Managing Experiments
Experiment sub-directories
When iterating on a model you typically need different reward functions, action spaces, hyperparameters, and track settings across runs. By default DRfC stores all of this in run.env and custom_files/ at the root of the installation, which can become difficult to manage over time.
The experiment sub-directory feature lets you keep every config and custom file for a training run in its own folder under experiments/. DRfC then picks up those files automatically when you activate with the experiment name.
Directory structure
deepracer-for-cloud/
├── experiments/
│ ├── sprint-v1/
│ │ ├── run.env
│ │ ├── worker-2.env # optional – multi-worker only
│ │ └── custom_files/
│ │ ├── reward_function.py
│ │ ├── model_metadata.json
│ │ └── hyperparameters.json
│ └── sprint-v2/
│ ├── run.env
│ └── custom_files/
│ └── ...
├── system.env
└── ...
The experiments/ directory is excluded from git (via .gitignore) to avoid committing sensitive configuration and credentials.
Setting up your first experiment
-
Create the directory structure (run from the DRfC root):
mkdir -p experiments/sprint-v1/custom_files -
Copy your current run configuration into the experiment:
cp run.env experiments/sprint-v1/ cp custom_files/* experiments/sprint-v1/custom_files/If you are using multiple workers, copy the worker env files too:
cp worker-*.env experiments/sprint-v1/ -
Activate with the experiment name using the
-eflag:source bin/activate.sh -e sprint-v1
Activating an experiment
There are two ways to select an experiment:
Option A — -e flag (recommended)
Pass the experiment name when sourcing the activation script. This takes precedence over anything in system.env:
source bin/activate.sh -e sprint-v1
Option B — DR_EXPERIMENT_NAME in system.env
Uncomment and set the variable in system.env:
DR_EXPERIMENT_NAME=sprint-v1
Then run dr-update or re-source bin/activate.sh. Use this option if you want the experiment to persist across shell sessions automatically.
When DR_EXPERIMENT_NAME is set (by either method), DRfC will:
- Load
run.envfromexperiments/<name>/run.env - Load
worker-N.envfromexperiments/<name>/worker-N.env(multi-worker) - Sync
custom_filesto/fromexperiments/<name>/custom_files/ - Show
Experiment: <name>indr-summary
If the experiment directory does not exist, activation will abort with an error.

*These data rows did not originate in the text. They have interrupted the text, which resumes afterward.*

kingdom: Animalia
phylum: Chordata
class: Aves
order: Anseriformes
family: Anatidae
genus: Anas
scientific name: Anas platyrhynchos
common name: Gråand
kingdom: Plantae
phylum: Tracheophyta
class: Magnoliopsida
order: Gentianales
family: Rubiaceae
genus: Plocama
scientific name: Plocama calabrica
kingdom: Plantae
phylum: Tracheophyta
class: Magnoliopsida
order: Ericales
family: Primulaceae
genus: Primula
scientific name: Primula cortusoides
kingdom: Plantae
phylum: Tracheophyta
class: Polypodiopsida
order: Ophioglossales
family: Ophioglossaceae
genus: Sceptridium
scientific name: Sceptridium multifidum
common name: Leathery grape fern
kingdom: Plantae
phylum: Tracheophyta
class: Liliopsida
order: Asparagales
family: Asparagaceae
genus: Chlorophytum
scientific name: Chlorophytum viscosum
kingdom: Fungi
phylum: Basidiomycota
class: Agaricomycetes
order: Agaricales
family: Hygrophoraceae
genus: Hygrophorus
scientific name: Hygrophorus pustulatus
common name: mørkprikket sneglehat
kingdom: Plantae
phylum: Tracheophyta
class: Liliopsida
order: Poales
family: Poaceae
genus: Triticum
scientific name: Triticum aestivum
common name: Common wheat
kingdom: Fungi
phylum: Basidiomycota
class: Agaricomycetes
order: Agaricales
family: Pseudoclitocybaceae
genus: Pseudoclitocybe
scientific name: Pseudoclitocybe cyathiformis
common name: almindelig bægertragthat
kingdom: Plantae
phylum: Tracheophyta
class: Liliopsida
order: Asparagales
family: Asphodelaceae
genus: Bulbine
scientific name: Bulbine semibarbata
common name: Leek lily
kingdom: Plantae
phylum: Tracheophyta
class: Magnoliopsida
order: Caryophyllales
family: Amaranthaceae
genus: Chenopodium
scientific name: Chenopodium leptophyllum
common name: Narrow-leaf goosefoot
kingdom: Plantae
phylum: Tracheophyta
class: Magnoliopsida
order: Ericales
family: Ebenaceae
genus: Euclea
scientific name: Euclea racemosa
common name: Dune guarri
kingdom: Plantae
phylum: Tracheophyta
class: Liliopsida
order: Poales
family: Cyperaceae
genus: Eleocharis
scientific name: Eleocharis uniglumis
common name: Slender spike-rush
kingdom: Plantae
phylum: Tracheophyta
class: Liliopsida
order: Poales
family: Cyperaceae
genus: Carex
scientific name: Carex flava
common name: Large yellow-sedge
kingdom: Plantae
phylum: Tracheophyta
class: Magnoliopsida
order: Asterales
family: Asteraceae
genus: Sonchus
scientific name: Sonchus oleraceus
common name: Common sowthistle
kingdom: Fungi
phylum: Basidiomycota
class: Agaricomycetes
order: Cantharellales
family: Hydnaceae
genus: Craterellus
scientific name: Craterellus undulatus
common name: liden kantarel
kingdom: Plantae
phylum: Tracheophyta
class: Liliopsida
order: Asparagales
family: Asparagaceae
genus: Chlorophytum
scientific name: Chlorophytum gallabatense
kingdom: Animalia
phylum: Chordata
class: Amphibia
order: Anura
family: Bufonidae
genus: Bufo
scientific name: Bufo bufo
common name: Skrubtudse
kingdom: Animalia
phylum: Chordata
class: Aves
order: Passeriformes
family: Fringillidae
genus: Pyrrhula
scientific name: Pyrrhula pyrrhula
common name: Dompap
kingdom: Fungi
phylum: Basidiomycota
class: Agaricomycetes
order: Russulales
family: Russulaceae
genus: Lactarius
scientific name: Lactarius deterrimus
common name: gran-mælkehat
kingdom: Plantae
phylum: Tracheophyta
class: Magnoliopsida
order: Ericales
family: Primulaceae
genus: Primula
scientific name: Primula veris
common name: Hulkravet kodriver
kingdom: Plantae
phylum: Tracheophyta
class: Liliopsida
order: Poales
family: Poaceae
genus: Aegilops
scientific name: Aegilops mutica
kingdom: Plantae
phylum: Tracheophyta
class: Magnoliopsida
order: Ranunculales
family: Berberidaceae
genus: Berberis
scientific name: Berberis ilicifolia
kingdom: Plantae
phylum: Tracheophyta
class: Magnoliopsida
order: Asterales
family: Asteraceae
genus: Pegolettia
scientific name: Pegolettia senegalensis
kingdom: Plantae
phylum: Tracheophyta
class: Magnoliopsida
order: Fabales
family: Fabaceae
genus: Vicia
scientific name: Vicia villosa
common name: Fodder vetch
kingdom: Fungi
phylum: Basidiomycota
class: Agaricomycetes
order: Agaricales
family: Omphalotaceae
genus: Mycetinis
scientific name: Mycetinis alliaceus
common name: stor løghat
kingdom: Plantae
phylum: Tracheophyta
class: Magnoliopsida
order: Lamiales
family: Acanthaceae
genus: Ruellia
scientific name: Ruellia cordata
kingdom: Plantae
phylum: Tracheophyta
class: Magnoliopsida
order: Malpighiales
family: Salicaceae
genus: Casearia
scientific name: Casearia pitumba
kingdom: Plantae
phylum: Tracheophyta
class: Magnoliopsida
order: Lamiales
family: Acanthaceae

Iterating to a new experiment
Copy the entire experiment folder to a new name and update the model prefix in run.env:
cp -av experiments/sprint-v1 experiments/sprint-v2
Edit experiments/sprint-v2/run.env to update DR_LOCAL_S3_MODEL_PREFIX (and DR_LOCAL_S3_PRETRAINED_PREFIX if you want to continue training from the previous experiment's model), then activate the new experiment:
source bin/activate.sh -e sprint-v2
Custom files upload and download
dr-upload-custom-files and dr-download-custom-files are experiment-aware. When an experiment is active they sync against experiments/<name>/custom_files/ instead of the root custom_files/ directory.
Running Multiple Parallel Experiments
It is possible to run multiple experiments on one computer in parallel. This is possible both in swarm and compose mode, and is controlled by DR_RUN_ID in run.env.
The feature works by creating unique prefixes to the container names:
- In Swarm mode this is done through defining a stack name (default: deepracer-0)
- In Compose mode this is done through adding a project name.
Suggested way to use the feature
By default run.env is loaded when DRfC is activated - but it is possible to load a separate configuration through source bin/activate.sh <filename>, or through source bin/activate.sh -e <experiment-name> when using experiment sub-directories.
The best way to use this feature is to have a bash-shell per experiment, and to load a separate configuration per shell.
After activating one can control each experiment independently through using the dr-* commands.
If using local or Azure the S3 / Minio instance will be shared, and is running only once.